ホーム     フランス便り     プロファイル


オート・クチュール

小林麻央さんが亡くなられたことを知って、私はここ数日、涙もろくなっています。皆様はこの夏いかがお過ごしでしょうか。
さて、フランス全土(というかヨーロッパ全国?)は、ここ10日ほどとっても暑い日々が続きました。嬉しいことに、昨日から普通の夏の暑さに戻ってくれてホッとしています。お昼頃まで24度ほどの気温が続くので、窓を開けて新鮮な空気や風を入れることができるのが嬉しい。
それでも、お昼を過ぎると気温が上昇するので、我が家は窓のシャッターを下ろして太陽光線をシャットアウトします(4つある我が家の窓がまた大きい!)。家の中は一気に暗くなって、洞窟の中で生活しているようになりますが、これが我が家の夏の過ごし方。暑いよりも暗くて涼しい方を選びます。
この夏は、ダイソンの空気清浄機能つきファンを買ったので、それで涼しい空気も味わえるし、今年は今までに比べるとずっと過ごしやすい夏になりそうです。
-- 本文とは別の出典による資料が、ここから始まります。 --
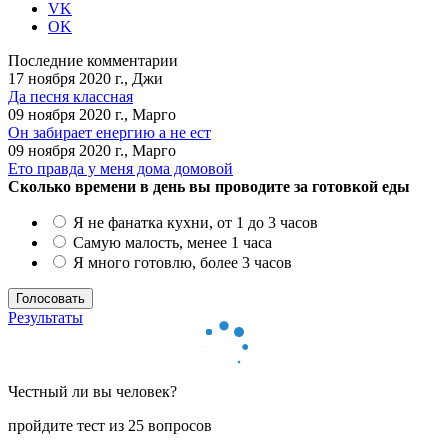
VK
OK
Последние комментарии
17 ноября 2020 г., Джи
Да песня классная
09 ноября 2020 г., Марго
Он забирает енергию а не ест
09 ноября 2020 г., Марго
Ето правда у меня дома домовой
Сколько времени в день вы проводите за готовкой еды
Я не фанатка кухни, от 1 до 3 часов
Самую малость, менее 1 часа
Я много готовлю, более 3 часов
Результаты
Честный ли вы человек?
пройдите тест из 25 вопросов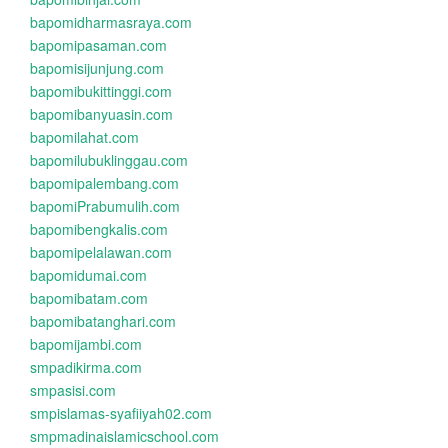
bapomidharmasraya.com
bapomipasaman.com
bapomisijunjung.com
bapomibukittinggi.com
bapomibanyuasin.com
bapomilahat.com
bapomilubuklinggau.com
bapomipalembang.com
bapomiPrabumulih.com
bapomibengkalis.com
bapomipelalawan.com
bapomidumai.com
bapomibatam.com
bapomibatanghari.com
bapomijambi.com
smpadikirma.com
smpasisi.com
smpislamas-syafiiyah02.com
smpmadinaislamicschool.com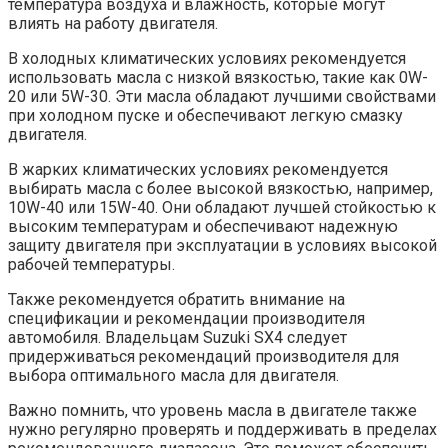
температура воздуха и влажность, которые могут
влиять на работу двигателя.
В холодных климатических условиях рекомендуется
использовать масла с низкой вязкостью, такие как 0W-
20 или 5W-30. Эти масла обладают лучшими свойствами
при холодном пуске и обеспечивают легкую смазку
двигателя.
В жарких климатических условиях рекомендуется
выбирать масла с более высокой вязкостью, например,
10W-40 или 15W-40. Они обладают лучшей стойкостью к
высоким температурам и обеспечивают надежную
защиту двигателя при эксплуатации в условиях высокой
рабочей температуры.
Также рекомендуется обратить внимание на
спецификации и рекомендации производителя
автомобиля. Владельцам Suzuki SX4 следует
придерживаться рекомендаций производителя для
выбора оптимального масла для двигателя.
Важно помнить, что уровень масла в двигателе также
нужно регулярно проверять и поддерживать в пределах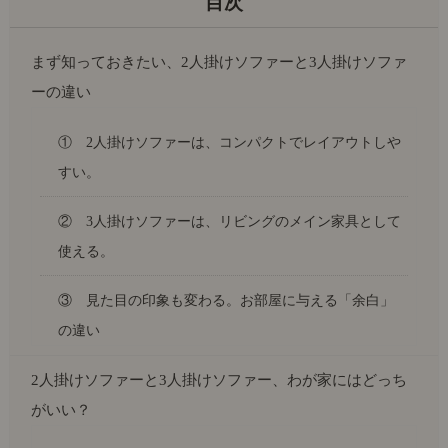
まず知っておきたい、2人掛けソファーと3人掛けソファ
ーの違い
① 2人掛けソファーは、コンパクトでレイアウトしや
すい。
② 3人掛けソファーは、リビングのメイン家具として
使える。
③ 見た目の印象も変わる。お部屋に与える「余白」
の違い
2人掛けソファーと3人掛けソファー、わが家にはどっち
がいい？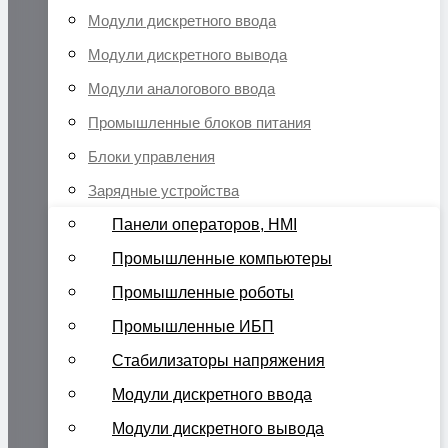
Модули дискретного ввода
Модули дискретного вывода
Модули аналогового ввода
Промышленные блоков питания
Блоки управления
Зарядные устройства
Панели операторов, HMI
Промышленные компьютеры
Промышленные роботы
Промышленные ИБП
Стабилизаторы напряжения
Модули дискретного ввода
Модули дискретного вывода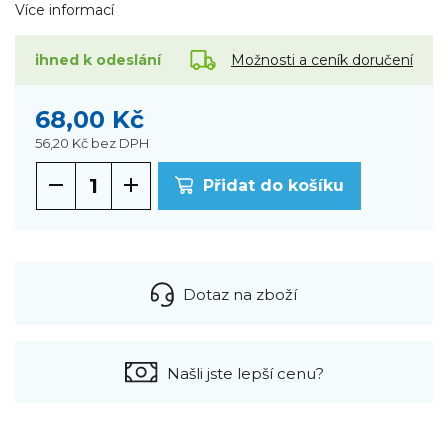
Více informací
Možnosti a ceník doručení
ihned k odeslání
68,00 Kč
56,20 Kč
bez DPH
Přidat do košíku
Dotaz na zboží
Našli jste lepší cenu?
カルカソンヌのすぐ近くに「黒い山」という名の山(森)があって、その中腹に小さな村があります。その村の入り口に「La Salon de Vauban」という小さな喫茶店のようなお店があります。お店の女性オーナー・モニックの手作りケーキとともに、コーヒやお茶が飲める他、野菜たっぷりの一品料理やキッシュなどが食べられるお店で、材料のほとんどがオーガニックなので、私とジョン・クロードはとても気に入り、月に何度かは訪れています。 www.lesalondevauban.fr

vaubon

その彼女のお店の2階に、手芸作家たちが作品を持ち寄って展示や販売をする場所があります。喫茶店に入って来た客たちは勝手に2階に上がってその作品を見る事ができます。
そこには、モダン絵画や木で作られた飾り箱などが並んでいますが、一番目を引くのが、洋服です。マネキンに着せられた服やハンガーに吊るされた服などいろいろ。
モニックに聞いて見ると、これらは以前、シャネルや エルメスの下請けでお針子さんとして働いていた、モニックの友達の手作りのものだとわかりました。彼女の名前はシルヴィー。
とても険しいオーナーの元で何十年とお針子の仕事をしていたシルヴィーですが、病気になりお店をやめてしまいます。
そのあと、モニックのお店がある小さな村に住むようになり、モニックと友達に。
3年前、モニックがこの喫茶店をオープンした時、お店で着る白いブラウスが欲しいわ、とついシルヴィーに言ったところ、数日後、寸法も何も測っていないのに、モニックにピッタリなサイズのブラウスを作って持って来たそうです。それ以来、彼女の作った服をお店の2階に置いているということです。

シルヴィーは背が高く横幅もある女性で、彼女の作る服は私には少々大きめです。可愛いなと思っても大きすぎるので、今まで手にすることはなかったのですが、6月初旬、素敵なピンクのワンピースとジャケットのセットが目に入りました。着て見るとやっぱりかなり大きめ。
でも、お直しするのは当たり前よとモニックが言うので、シルヴィーに連絡を入れて、数日後に寸法を取り直してもらいました。
そして先週、仮縫いに行って来ました。着てみるとサイズは私にピッタリ!! やり直すところがあるかなと思って針を持って着たんだけど・・とシルヴィーは言っていましたが、さすが何十年もお針子さんとして働いて来た人です、どこもやり直しなし!
フランスに一着しかない服よ、とシルヴィーは言っていましたが、世界にたった一つしかない服でしょう。
形は、ジャック・ケネディーが着用していた洋服に少し似ているそうです。
少しエレガントなワンピース。再来週、スイスに行くので、そのときレストランで着ようかなと思っています。

sylvie

ジャケットとワンピースのセット。ジャケットは、前が短く後ろは長めで、後ろは身頃から離れてふわっと広がっています。

sylvie

ワンピースの自撮り。前から見ると普通ですが、後ろが肩ひもになっているのが好きです。

sylvie

ジェケットのラベル。シルヴィーと名前が書かれています。

今日も楽しいひとときをお過ごしください。